Yale's Levin, an economics professor at the university before he was named president in 1993, was seen as a very successful president. The university was obviously already great when he took over, but it was less financially secure than some of its peers, located in a decaying city, and beset by conflicts with staff, faculty and students. The two presidents who preceded Levin, A. Bartlett Giamatti and Benno C. Schmidt Jr., had both left after relatively short tenures and moved on to prominent and lucrative jobs — Giamatti as commissioner of Major League Baseball and Schmidt as CEO of the for-profit school operator Edison Schools.

Levin stayed for two decades during which Yale's endowment burgeoned, New Haven made a comeback and everybody got along most of the time. This wasn't all Levin's doing, of course (David Swensen, Yale's legendary endowment manager, took office eight years before Levin did), but he was an adept, no-drama manager who made big admirers out of the members of Yale's governing board.

As one of them, former Procter & Gamble CEO John Pepper, told the Wall Street Journal: "He could have been in investment banking, he could have been in venture capital, he could have run a corporation. Obviously, if he'd gone into other fields, the compensation would be orders of magnitude greater."

Such comparisons can be misleading — I would bet Levin never dreamed of becoming an investment banker, for example. Still, after leaving Yale's presidency he did take a job as CEO of a venture-capital-backed startup, online-education provider Coursera. It seems likely that he got paid so much at Yale mainly because he really was valuable.

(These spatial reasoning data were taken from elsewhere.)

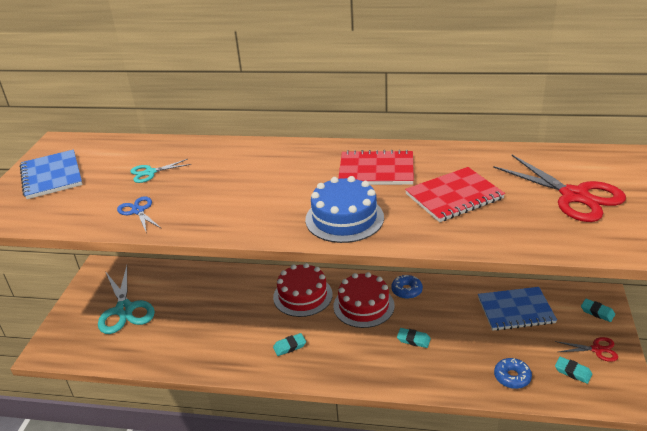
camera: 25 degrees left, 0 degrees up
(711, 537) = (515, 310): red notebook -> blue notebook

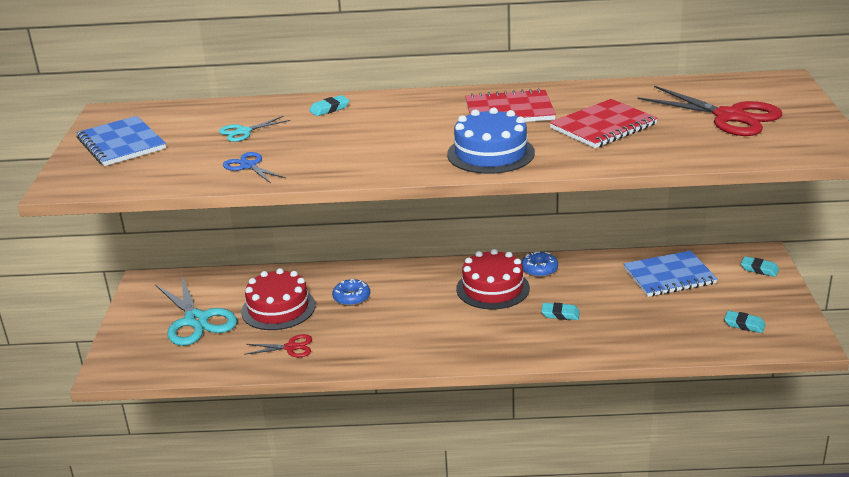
camera: 10 degrees left, 5 degrees down
(289, 346) = (416, 335): turquoise eraser -> turquoise eraser (329, 109)
(302, 295) = (416, 286): red cake -> red cake (278, 308)
(512, 377) = (679, 336): blue donut -> blue donut (351, 298)
(596, 349) = (765, 302): red scissors -> red scissors (291, 347)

Now, there's a whole other set of questions about whether paying the head of a non-profit organization that kind of money really is smart. There are potential costs in terms of public relations and intra-university cohesion. There may even be a risk of goading lawmakers into revisiting private universities' tax-exempt status. And Levin, who had spent his entire career at Yale before becoming president, might have stuck around even without such a big retention bonus. Still, private university paychecks such as his are surely a better measure of the economic value of university presidents than what the public university presidents get.